By Annette Pinder

The FDA has recently approved semaglutide (Wegovy) at a dose of 2.4 mg. to reduce the risk of cardiovascular death, heart attack, and stroke in adults with cardiovascular disease and either obesity or overweight.

“Wegovy is the first weight loss medication that is approved to help prevent life-threatening cardiovascular events in adults with cardiovascular disease and either obesity or overweight,” according to John Sharretts, MD, director of the Division of Diabetes, Lipid Disorders, and Obesity at the FDA’s Center for Drug Evaluation and Research. “This patient population has a higher risk of cardiovascular death, heart attack, and stroke,” says Dr. Sharretts. He adds, “Providing a treatment option that is proven to lower this cardiovascular risk is a major advance for public health.”

Approval of this dosage of Wegovy was based on the 17,600-patient SELECT trial, which included patients with overweight and obesity (both with and without diabetes) as well as those with pre-existing cardiovascular disease.

According to the FDA, the phase III study showed that semaglutide significantly reduced the degree of cardiovascular death, heart attack, and stroke in patients by 20%. During the 3-year study, both groups received standard-of-care medical treatment, and major adverse cardiac events occurred in 6.5% of patients on semaglutide, in contrast to 8% of those taking a placebo.

“Semaglutide is the first weight management therapy proven in a rigorous randomized trial to reduce the risk of cardiovascular events, which establishes overweight or obesity as a modifiable risk factor for cardiovascular disease,” says study investigator A. Michael Lincoff, MD, of the Cleveland Clinic, when the data were presented at the American Heart Association Annual Meeting last year.

Wegovy was first approved in June 2021 for chronic weight management in adults with obesity (BMI of 30 or greater) or for adults with overweight (BMI 27 or greater) with at least one weight-related condition.

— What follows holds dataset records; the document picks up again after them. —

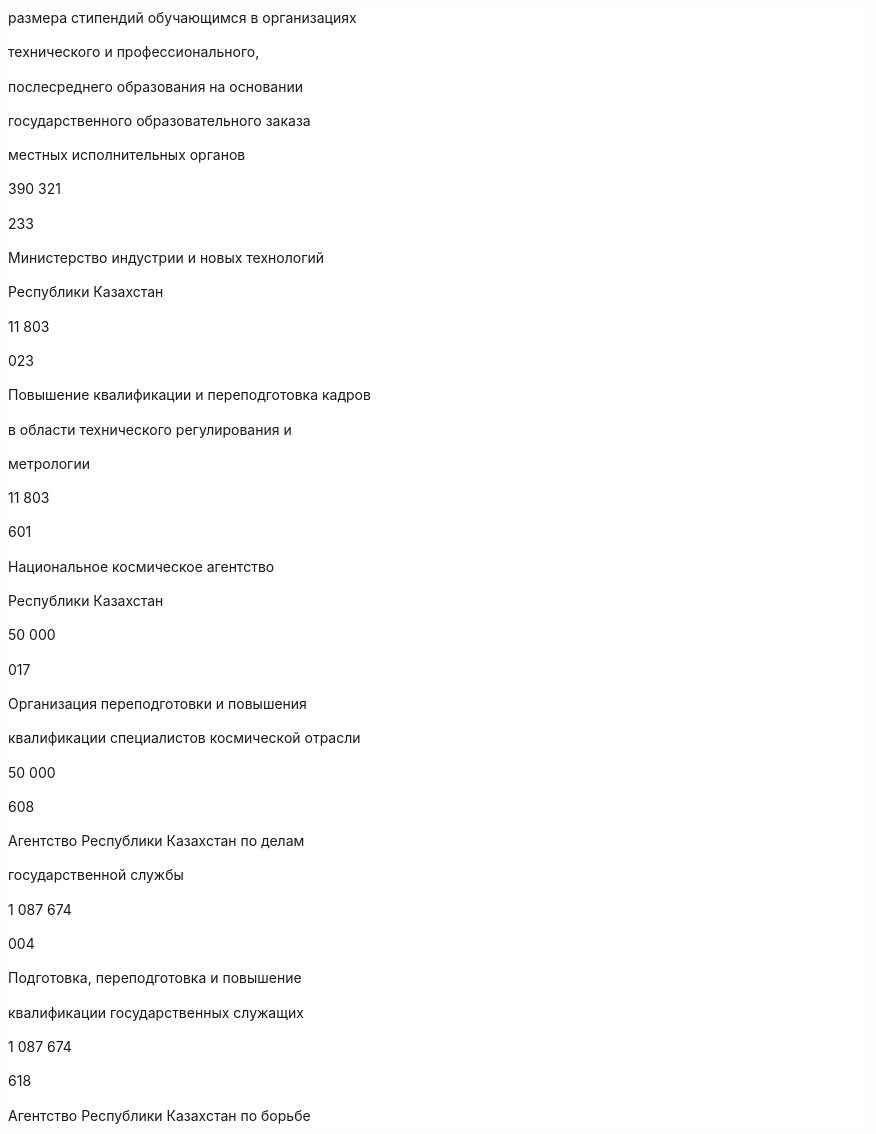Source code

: раз­ме­ра сти­пен­дий обу­ча­ю­щим­ся в ор­га­ни­за­ци­ях

тех­ни­че­ско­го и про­фес­си­о­наль­но­го,

по­сле­сред­не­го об­ра­зо­ва­ния на ос­но­ва­нии

го­су­дар­ствен­но­го об­ра­зо­ва­тель­но­го за­ка­за

мест­ных ис­пол­ни­тель­ных ор­га­нов

390 321

233

Ми­ни­стер­ство ин­ду­стрии и но­вых тех­но­ло­гий

Рес­пуб­ли­ки Ка­зах­стан

11 803

023

По­вы­ше­ние ква­ли­фи­ка­ции и пе­ре­под­го­тов­ка кад­ров

в об­ла­сти тех­ни­че­ско­го ре­гу­ли­ро­ва­ния и

мет­ро­ло­гии

11 803

601

На­ци­о­наль­ное кос­ми­че­ское агент­ство

Рес­пуб­ли­ки Ка­зах­стан

50 000

017

Ор­га­ни­за­ция пе­ре­под­го­тов­ки и по­вы­ше­ния

ква­ли­фи­ка­ции спе­ци­а­ли­стов кос­ми­че­ской от­рас­ли

50 000

608

Агент­ство Рес­пуб­ли­ки Ка­зах­стан по де­лам

го­су­дар­ствен­ной служ­бы

1 087 674

004

Под­го­тов­ка, пе­ре­под­го­тов­ка и по­вы­ше­ние

ква­ли­фи­ка­ции го­су­дар­ствен­ных слу­жа­щих

1 087 674

618

Агент­ство Рес­пуб­ли­ки Ка­зах­стан по борь­бе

Approval was later expanded to include children with obesity ages 12 and up. Semaglutide is also approved for type 2 diabetes as an injectable and oral drug.

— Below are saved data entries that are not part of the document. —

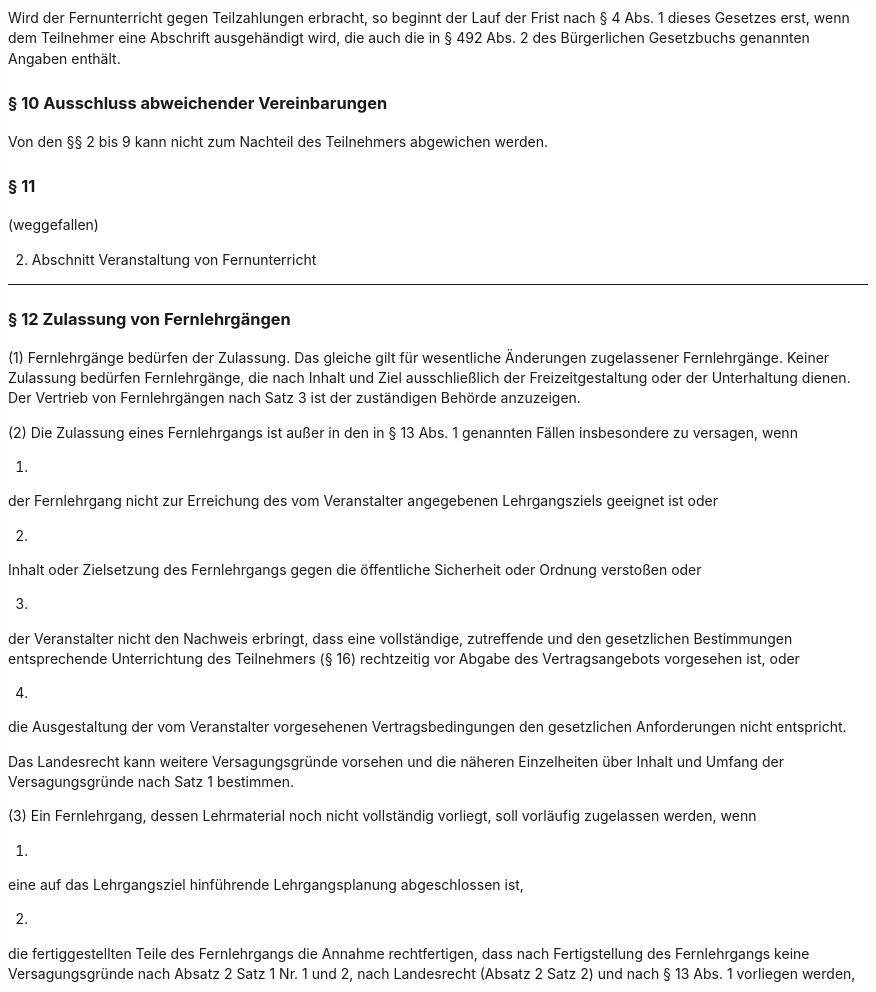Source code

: Wird der Fernunterricht gegen Teilzahlungen erbracht, so beginnt der Lauf der Frist nach § 4 Abs. 1 dieses Gesetzes erst, wenn dem Teilnehmer eine Abschrift ausgehändigt wird, die auch die in § 492 Abs. 2 des Bürgerlichen Gesetzbuchs genannten Angaben enthält.

### § 10 Ausschluss abweichender Vereinbarungen

Von den §§ 2 bis 9 kann nicht zum Nachteil des Teilnehmers abgewichen werden.

### § 11

(weggefallen)

2. Abschnitt Veranstaltung von Fernunterricht
---------------------------------------------

### 

### § 12 Zulassung von Fernlehrgängen

(1) Fernlehrgänge bedürfen der Zulassung. Das gleiche gilt für wesentliche Änderungen zugelassener Fernlehrgänge. Keiner Zulassung bedürfen Fernlehrgänge, die nach Inhalt und Ziel ausschließlich der Freizeitgestaltung oder der Unterhaltung dienen. Der Vertrieb von Fernlehrgängen nach Satz 3 ist der zuständigen Behörde anzuzeigen.

(2) Die Zulassung eines Fernlehrgangs ist außer in den in § 13 Abs. 1 genannten Fällen insbesondere zu versagen, wenn

1.  
der Fernlehrgang nicht zur Erreichung des vom Veranstalter angegebenen Lehrgangsziels geeignet ist oder

2.  
Inhalt oder Zielsetzung des Fernlehrgangs gegen die öffentliche Sicherheit oder Ordnung verstoßen oder

3.  
der Veranstalter nicht den Nachweis erbringt, dass eine vollständige, zutreffende und den gesetzlichen Bestimmungen entsprechende Unterrichtung des Teilnehmers (§ 16) rechtzeitig vor Abgabe des Vertragsangebots vorgesehen ist, oder

4.  
die Ausgestaltung der vom Veranstalter vorgesehenen Vertragsbedingungen den gesetzlichen Anforderungen nicht entspricht.

Das Landesrecht kann weitere Versagungsgründe vorsehen und die näheren Einzelheiten über Inhalt und Umfang der Versagungsgründe nach Satz 1 bestimmen.

(3) Ein Fernlehrgang, dessen Lehrmaterial noch nicht vollständig vorliegt, soll vorläufig zugelassen werden, wenn

1.  
eine auf das Lehrgangsziel hinführende Lehrgangsplanung abgeschlossen ist,

2.  
die fertiggestellten Teile des Fernlehrgangs die Annahme rechtfertigen, dass nach Fertigstellung des Fernlehrgangs keine Versagungsgründe nach Absatz 2 Satz 1 Nr. 1 und 2, nach Landesrecht (Absatz 2 Satz 2) und nach § 13 Abs. 1 vorliegen werden,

Common side effects associated with semaglutide include nausea, diarrhea, vomiting, constipation, abdominal pain, headache, fatigue, dyspepsia, dizziness, abdominal distension, eructation, hypoglycemia in patients with diabetes, flatulence, and gastroesophageal reflux disease. Other warnings and precautions in the labeling include pancreatitis, gallbladder problems, hypoglycemia, acute kidney injury, hypersensitivity reactions, diabetic retinopathy, increased heart rate, and suicidal behavior or thinking.

The FDA says, “The prescribing information for Wegovy contains a boxed warning to inform health care professionals and patients about the risk of thyroid C-cell tumors.” As a result, the FDA warns that Wegovy not be used in patients with a personal or family history of medullary thyroid carcinoma or in patients with a rare condition called Multiple Endocrine Neoplasia syndrome type 2. Talk to your primary care physician about whether or not you may be a candidate for this treatment for cardiovascular disease and stroke.